Singapore is benefiting from the US-China discord in at least one respect: semiconductor sales.
China imported $407 million worth of chipmaking machinery from Singapore in April, according to the latest Chinese customs data. It was the highest amount since August, rising 9.6% from March and going against the wider trend of diminishing semiconductor exports to China. The country overall imported 27% less in chipmaking gear during April than the prior year.
Singapore’s shipments to China of integrated circuit chips also increased 3.5% last month compared to March. Other major suppliers from Asia all posted a drop in their chips export to the world’s second-largest economy, matching the trend with chip fabrication machinery.

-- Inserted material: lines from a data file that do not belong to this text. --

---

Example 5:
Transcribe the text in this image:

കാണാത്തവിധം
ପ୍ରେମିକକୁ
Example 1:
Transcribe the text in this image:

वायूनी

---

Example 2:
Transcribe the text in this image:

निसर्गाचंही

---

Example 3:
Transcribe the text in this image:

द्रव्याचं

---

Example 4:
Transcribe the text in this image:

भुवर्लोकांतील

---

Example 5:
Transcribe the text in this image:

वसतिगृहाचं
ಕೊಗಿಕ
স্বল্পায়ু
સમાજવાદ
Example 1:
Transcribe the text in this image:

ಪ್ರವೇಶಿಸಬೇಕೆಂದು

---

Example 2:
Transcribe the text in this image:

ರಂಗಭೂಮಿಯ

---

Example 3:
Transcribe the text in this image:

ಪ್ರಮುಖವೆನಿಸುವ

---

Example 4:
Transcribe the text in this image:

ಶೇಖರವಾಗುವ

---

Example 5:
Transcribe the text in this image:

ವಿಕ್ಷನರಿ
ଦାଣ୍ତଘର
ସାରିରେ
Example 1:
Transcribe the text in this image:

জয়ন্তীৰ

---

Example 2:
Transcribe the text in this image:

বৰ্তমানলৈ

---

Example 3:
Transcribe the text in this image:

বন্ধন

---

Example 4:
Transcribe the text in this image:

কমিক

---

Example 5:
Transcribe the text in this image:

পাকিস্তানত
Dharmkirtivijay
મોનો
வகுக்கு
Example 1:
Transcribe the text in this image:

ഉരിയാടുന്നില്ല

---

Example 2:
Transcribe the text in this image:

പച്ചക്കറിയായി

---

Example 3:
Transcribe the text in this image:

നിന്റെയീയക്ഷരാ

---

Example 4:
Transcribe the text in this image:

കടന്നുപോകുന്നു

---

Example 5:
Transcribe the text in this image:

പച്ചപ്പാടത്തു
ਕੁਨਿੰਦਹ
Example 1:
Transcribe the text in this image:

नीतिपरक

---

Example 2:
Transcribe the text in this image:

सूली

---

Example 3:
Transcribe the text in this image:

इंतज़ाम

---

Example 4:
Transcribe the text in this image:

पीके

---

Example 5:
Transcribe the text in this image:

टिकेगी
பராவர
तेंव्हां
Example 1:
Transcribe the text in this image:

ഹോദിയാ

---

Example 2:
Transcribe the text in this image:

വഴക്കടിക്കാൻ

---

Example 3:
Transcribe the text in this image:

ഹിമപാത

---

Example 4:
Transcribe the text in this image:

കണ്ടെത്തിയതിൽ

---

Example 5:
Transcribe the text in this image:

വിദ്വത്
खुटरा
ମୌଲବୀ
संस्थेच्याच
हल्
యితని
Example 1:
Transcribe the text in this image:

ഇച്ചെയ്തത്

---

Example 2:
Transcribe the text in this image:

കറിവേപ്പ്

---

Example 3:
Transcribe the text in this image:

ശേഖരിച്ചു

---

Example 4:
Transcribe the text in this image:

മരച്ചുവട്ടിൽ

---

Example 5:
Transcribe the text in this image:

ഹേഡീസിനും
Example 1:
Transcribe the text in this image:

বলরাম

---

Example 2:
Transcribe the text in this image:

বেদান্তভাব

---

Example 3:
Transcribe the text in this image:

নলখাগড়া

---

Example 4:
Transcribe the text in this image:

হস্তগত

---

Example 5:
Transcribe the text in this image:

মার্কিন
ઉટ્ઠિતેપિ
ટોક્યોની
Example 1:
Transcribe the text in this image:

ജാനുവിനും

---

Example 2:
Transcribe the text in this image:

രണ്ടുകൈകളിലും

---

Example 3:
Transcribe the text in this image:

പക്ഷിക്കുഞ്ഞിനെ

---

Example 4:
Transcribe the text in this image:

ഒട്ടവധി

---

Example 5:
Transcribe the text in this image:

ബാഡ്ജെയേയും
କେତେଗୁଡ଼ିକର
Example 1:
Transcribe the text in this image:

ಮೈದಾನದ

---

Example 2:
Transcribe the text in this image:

The city-state aims to win its “fair share” of investments in semiconductor assembly and integrated circuit design, Beh Swan Gin, chairman of Singapore’s Economic Development Board, said in an interview in February. The world’s top tech and electronics companies are looking to diversify geographically — away from China and highly-concentrated chipmaking hubs like Taiwan and South Korea — opening greater opportunity for the likes of Singapore.
Applied Materials Inc. makes chipmaking machinery in Singapore, while chipmakers with local bases include Soitec, GlobalFoundries Inc. and STMicroelectronics NV.

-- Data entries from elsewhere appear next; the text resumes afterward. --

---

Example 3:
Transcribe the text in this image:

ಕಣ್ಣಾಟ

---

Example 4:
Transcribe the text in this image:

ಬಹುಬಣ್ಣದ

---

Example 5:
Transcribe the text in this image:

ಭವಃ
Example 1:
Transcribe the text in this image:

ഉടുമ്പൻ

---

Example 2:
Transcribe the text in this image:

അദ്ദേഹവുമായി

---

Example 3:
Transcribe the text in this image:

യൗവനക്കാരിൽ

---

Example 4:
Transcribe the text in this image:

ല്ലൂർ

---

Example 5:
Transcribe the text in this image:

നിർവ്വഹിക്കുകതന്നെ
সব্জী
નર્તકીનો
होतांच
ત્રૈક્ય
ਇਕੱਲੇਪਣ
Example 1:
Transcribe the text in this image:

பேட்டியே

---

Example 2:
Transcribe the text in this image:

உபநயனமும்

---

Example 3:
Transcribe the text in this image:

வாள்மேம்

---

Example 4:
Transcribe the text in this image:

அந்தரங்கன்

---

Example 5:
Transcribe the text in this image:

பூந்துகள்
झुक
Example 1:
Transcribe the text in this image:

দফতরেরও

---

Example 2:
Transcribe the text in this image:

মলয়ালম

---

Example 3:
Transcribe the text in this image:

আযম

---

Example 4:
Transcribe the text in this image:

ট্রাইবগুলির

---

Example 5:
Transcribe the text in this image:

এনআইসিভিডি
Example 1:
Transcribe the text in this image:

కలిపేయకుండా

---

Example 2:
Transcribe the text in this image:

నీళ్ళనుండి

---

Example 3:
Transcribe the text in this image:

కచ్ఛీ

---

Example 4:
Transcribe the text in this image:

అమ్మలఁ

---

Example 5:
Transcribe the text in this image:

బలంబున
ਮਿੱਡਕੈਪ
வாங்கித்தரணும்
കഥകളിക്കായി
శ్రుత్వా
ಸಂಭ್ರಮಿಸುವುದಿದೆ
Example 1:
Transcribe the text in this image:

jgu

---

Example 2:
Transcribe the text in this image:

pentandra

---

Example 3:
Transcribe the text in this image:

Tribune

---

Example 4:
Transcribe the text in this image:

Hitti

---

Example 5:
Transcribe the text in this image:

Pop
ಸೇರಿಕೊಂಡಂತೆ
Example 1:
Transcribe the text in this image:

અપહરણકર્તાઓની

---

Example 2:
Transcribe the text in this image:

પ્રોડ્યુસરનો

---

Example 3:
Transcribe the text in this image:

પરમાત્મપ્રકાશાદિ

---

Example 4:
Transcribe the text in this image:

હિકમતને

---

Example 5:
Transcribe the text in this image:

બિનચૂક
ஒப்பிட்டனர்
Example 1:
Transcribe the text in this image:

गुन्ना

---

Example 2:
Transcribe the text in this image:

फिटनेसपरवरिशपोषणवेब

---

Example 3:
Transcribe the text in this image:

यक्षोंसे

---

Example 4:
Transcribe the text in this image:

Taiwan Semiconductor Manufacturing Co. is considering building a fab to churn out 12-inch silicon wafers in Singapore, as the country offers more tax incentives and subsidies on utilities costs, according to a report out of Taiwan. Suppliers to ASML Holding NV are also considering building plants in Southeast Asia instead of China, Reuters reported in March.
With US-China tensions mounting, Singapore is willing to facilitate a dialogue between the two biggest economies to deescalate rhetoric and help repair their relationship. “Singapore as you know has always wanted to do business with both,” said Gan Kim Yong, Singapore minister for trade and industry, in an interview with Bloomberg TV in March.